Selected Work / Afro-Caribbean futures
Afro-Caribbean futures
Diaspora and folklore translated into a contemporary visual language.
Independent studio practice · 2024–2026
Role
Artist & Creative Director
Scope
Cross-media body of work — linocut, digital, painting
Outcome
A recognized, collectible body of contemporary work

Challenge
Representation and cultural specificity are hard to get right in contemporary art — easy to flatten into decoration, easy to lose the meaning. The work needed to honor Afro-Caribbean and Afro-Latin identity with genuine depth while standing as ambitious contemporary art.
Opportunity
Cultural inheritance is a renewable source of meaning.

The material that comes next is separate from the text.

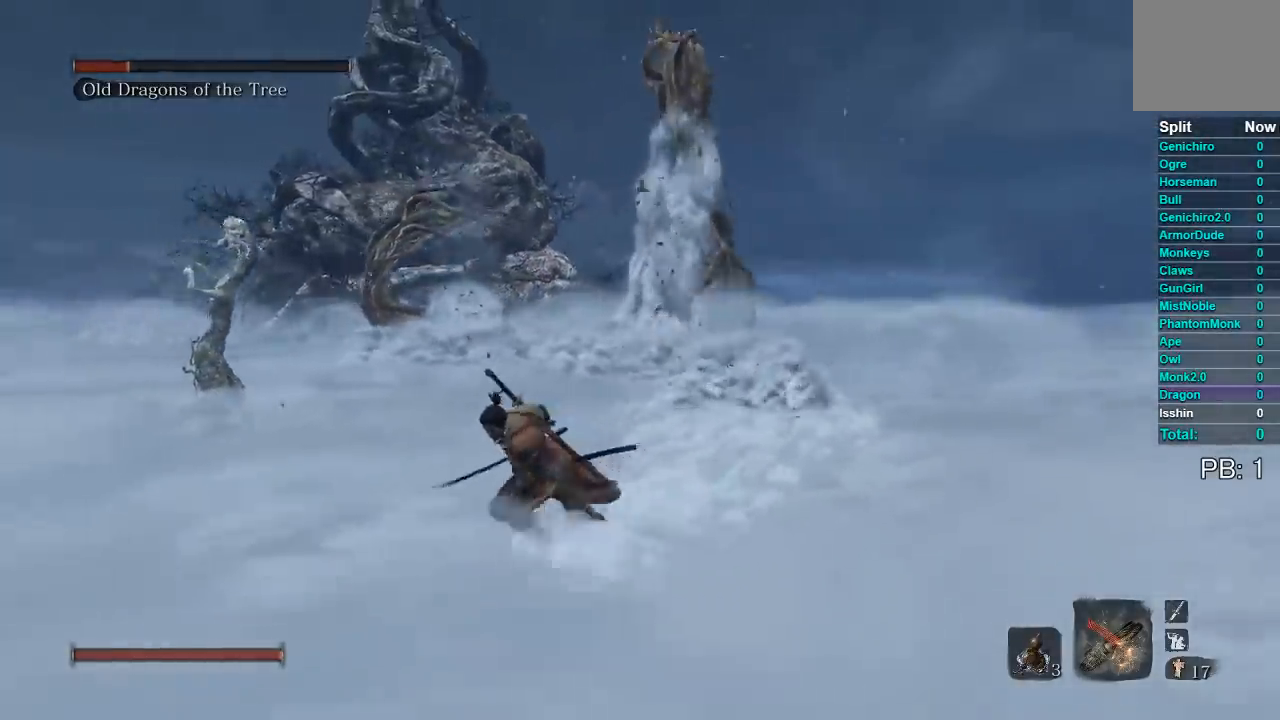
{"dt_ms": 500, "buttons": [], "left_stick": "up", "right_stick": "up-right", "events": [[267, "B", "up"], [267, "left_stick", "left"], [433, "right_stick", "up-right"], [450, "left_stick", "up"]]}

Caribbean folklore, diaspora, and migration offered a rich symbolic vocabulary — the rooster as guardian and messenger, women holding each other up — that few were translating into a modern visual language.
Strategy
Build series-based bodies of work that move fluidly across media — hand-pulled linocut, digital painting, oil and acrylic — unified by a consistent palette and recurring motifs, so the work reads as one coherent cultural project.
Process
Researched folklore and family memory, developed motifs across studies, and produced finished pieces through both traditional printmaking and digital craft — translating displacement into belonging, and vulnerability into power.
Creative Direction
Directed the visual identity of the work itself: vivid color, textile and nature motifs, layered transparencies, and a noir-tinged Caribbean warmth that ties the whole catalogue together.
Outcome
A growing, collectible catalogue of contemporary Afro-Caribbean work across multiple series and media, meeting rising demand for culturally specific contemporary art.
Lessons learned
The most universal work is often the most specific. Cultural depth is a creative advantage, not a constraint.